Now, the client already displays that a worker is connected to the scheduler and hence to the cluster,

In [14]:
client

0,1
Client  Scheduler: tcp://10.199.124.115:8786  Dashboard: http://10.199.124.115:8787/status,Cluster  Workers: 1  Cores: 16  Memory: 135.09 GB


And we can repeat the workload from above, but on a scaled out / distributed cluster.

In [18]:
start = time.time()
pi = define_pi_workload().compute()
elapse = time.time() - start

print('pi computed:   ', pi)
print('pi from numpy: ', numpy.pi)
print('wall time: ', elapse, 'sec')

workload in giga bytes: 250.0
500.0 chunks to process
pi computed:    3.141618020096
pi from numpy:  3.141592653589793
wall time:  66.5627076625824 sec


### Of course, we could add further Dask workers manually...

But doing this would be rather tedious. Luckily, Dask is relatively mature and provides a whole collection of ready-to-use and high-level "cluster managers" that spawn the network of a Dask scheduler and the Dask workers for you. Here, we could use the `Dask.distributed.SSHCluster()` interface or the `dask-ssh` command-line tool. (For an incomplete list of much more sophisticated Dask deployment options, see the slides!)

^^^^^^^^

**Tasks for this exercise**
- a) Answer these from the Dask excerpt:
(i) How many cores does the client report for the cluster?
(ii) How many chunks does the distributed run process?
(iii) Which interface and which command-line tool does the text name as options for spawning the scheduler and workers?
- b) Extract word for word the passage of the Dask excerpt starting with "workload in giga" and going on through "Dask workers manually...".
- c) Continue the Dask excerpt on distributed computing from the point where it stops.
The entries that come next play no part in the work on the Dask excerpt.

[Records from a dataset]
^^^^^^^^

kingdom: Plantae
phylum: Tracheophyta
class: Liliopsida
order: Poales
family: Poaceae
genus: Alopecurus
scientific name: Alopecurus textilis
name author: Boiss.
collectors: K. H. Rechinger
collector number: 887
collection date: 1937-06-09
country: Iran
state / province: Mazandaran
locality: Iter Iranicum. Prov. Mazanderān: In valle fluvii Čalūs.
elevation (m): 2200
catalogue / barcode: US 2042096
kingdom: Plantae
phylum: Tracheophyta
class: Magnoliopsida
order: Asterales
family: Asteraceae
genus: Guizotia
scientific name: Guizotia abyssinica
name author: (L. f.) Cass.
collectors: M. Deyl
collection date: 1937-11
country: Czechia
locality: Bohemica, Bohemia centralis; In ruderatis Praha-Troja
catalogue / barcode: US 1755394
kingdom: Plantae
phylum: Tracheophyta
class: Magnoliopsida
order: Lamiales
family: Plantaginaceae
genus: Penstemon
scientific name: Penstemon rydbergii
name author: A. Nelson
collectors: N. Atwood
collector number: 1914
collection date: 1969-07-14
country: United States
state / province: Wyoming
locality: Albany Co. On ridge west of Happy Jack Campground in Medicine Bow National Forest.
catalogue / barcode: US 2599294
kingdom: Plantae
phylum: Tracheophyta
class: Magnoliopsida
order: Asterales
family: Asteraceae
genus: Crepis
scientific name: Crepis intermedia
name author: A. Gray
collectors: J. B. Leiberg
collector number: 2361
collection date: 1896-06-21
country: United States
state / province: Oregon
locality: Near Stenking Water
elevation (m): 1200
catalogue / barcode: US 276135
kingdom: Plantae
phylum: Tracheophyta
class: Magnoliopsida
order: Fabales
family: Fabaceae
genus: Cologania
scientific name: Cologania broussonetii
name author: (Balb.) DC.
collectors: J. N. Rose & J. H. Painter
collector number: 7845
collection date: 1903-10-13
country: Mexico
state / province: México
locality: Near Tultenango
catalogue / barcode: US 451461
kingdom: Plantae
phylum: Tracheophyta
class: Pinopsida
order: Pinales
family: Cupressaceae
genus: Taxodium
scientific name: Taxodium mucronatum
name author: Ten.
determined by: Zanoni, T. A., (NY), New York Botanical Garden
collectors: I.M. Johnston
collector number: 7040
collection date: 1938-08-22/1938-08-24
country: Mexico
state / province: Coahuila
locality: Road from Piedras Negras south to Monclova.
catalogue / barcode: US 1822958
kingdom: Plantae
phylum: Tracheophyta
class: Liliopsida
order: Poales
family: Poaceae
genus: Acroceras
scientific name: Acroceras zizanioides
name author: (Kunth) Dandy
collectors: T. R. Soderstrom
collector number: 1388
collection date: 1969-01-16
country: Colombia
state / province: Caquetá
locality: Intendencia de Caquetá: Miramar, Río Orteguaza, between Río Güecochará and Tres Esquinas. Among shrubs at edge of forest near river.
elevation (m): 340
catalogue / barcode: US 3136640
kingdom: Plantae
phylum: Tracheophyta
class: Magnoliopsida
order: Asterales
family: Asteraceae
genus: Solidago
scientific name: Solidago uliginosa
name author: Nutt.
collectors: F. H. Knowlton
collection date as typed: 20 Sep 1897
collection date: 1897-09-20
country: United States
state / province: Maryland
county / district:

^^^^^^^^

**Answers by task**
- a)
(i) 16
(ii) 500.0
(iii) The `Dask.distributed.SSHCluster()` interface and the `dask-ssh` command-line tool

- b)
workload in giga bytes: 250.0
500.0 chunks to process
pi computed:    3.141618020096
pi from numpy:  3.141592653589793
wall time:  66.5627076625824 sec


### Of course, we could add further Dask workers manually...

- c)
## Using a cluster manager interface

We could scale out a Dask cluster with `dask-ssh scalc{06..09}.geomar.de` in the terminal again, but let's have a look at how cluster management from within Jupyter notebook works. (The logic is very similar for many other Dask cluster deployment tools/options! And migration of a Dask task graph calculation to another type of machine only requires setting up and connecting to another than the example cluster object. The task graph execution code will always stay as it is.)

In [19]:
ssh_cluster = dask.distributed.SSHCluster(
    ["scalc05.geomar.de", # scheduler
     "scalc06.geomar.de", # workers...
     "scalc07.geomar.de",
     "scalc08.geomar.de",
     "scalc09.geomar.de",
    ],
)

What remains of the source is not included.